[RECORD EXTRACTS Boundary: Start]

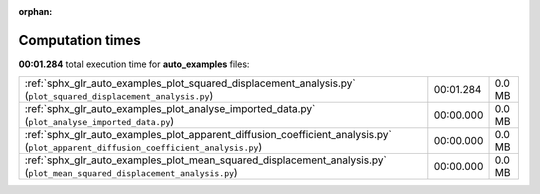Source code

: 
:orphan:

.. _sphx_glr_auto_examples_sg_execution_times:

Computation times
=================
**00:01.284** total execution time for **auto_examples** files:

+-------------------------------------------------------------------------------------------------------------------------------------+-----------+--------+
| :ref:`sphx_glr_auto_examples_plot_squared_displacement_analysis.py` (``plot_squared_displacement_analysis.py``)                     | 00:01.284 | 0.0 MB |
+-------------------------------------------------------------------------------------------------------------------------------------+-----------+--------+
| :ref:`sphx_glr_auto_examples_plot_analyse_imported_data.py` (``plot_analyse_imported_data.py``)                                     | 00:00.000 | 0.0 MB |
+-------------------------------------------------------------------------------------------------------------------------------------+-----------+--------+
| :ref:`sphx_glr_auto_examples_plot_apparent_diffusion_coefficient_analysis.py` (``plot_apparent_diffusion_coefficient_analysis.py``) | 00:00.000 | 0.0 MB |
+-------------------------------------------------------------------------------------------------------------------------------------+-----------+--------+
| :ref:`sphx_glr_auto_examples_plot_mean_squared_displacement_analysis.py` (``plot_mean_squared_displacement_analysis.py``)           | 00:00.000 | 0.0 MB |
+-------------------------------------------------------------------------------------------------------------------------------------+-----------+--------+
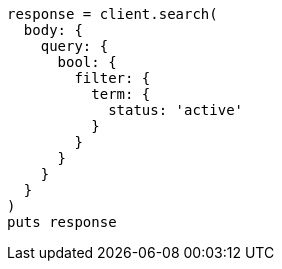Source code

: [source, ruby]
----
response = client.search(
  body: {
    query: {
      bool: {
        filter: {
          term: {
            status: 'active'
          }
        }
      }
    }
  }
)
puts response
----
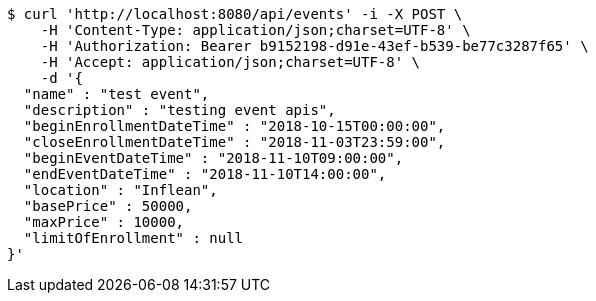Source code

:[source,bash]
----
$ curl 'http://localhost:8080/api/events' -i -X POST \
    -H 'Content-Type: application/json;charset=UTF-8' \
    -H 'Authorization: Bearer b9152198-d91e-43ef-b539-be77c3287f65' \
    -H 'Accept: application/json;charset=UTF-8' \
    -d '{
  "name" : "test event",
  "description" : "testing event apis",
  "beginEnrollmentDateTime" : "2018-10-15T00:00:00",
  "closeEnrollmentDateTime" : "2018-11-03T23:59:00",
  "beginEventDateTime" : "2018-11-10T09:00:00",
  "endEventDateTime" : "2018-11-10T14:00:00",
  "location" : "Inflean",
  "basePrice" : 50000,
  "maxPrice" : 10000,
  "limitOfEnrollment" : null
}'
----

[RECORD EXTRACTS Boundary: End]

PROBLEM DETAILS:
Among the lines above, find those with the word "charset" and list them.

RESULT:
    -H 'Content-Type: application/json;charset=UTF-8' \
    -H 'Accept: application/json;charset=UTF-8' \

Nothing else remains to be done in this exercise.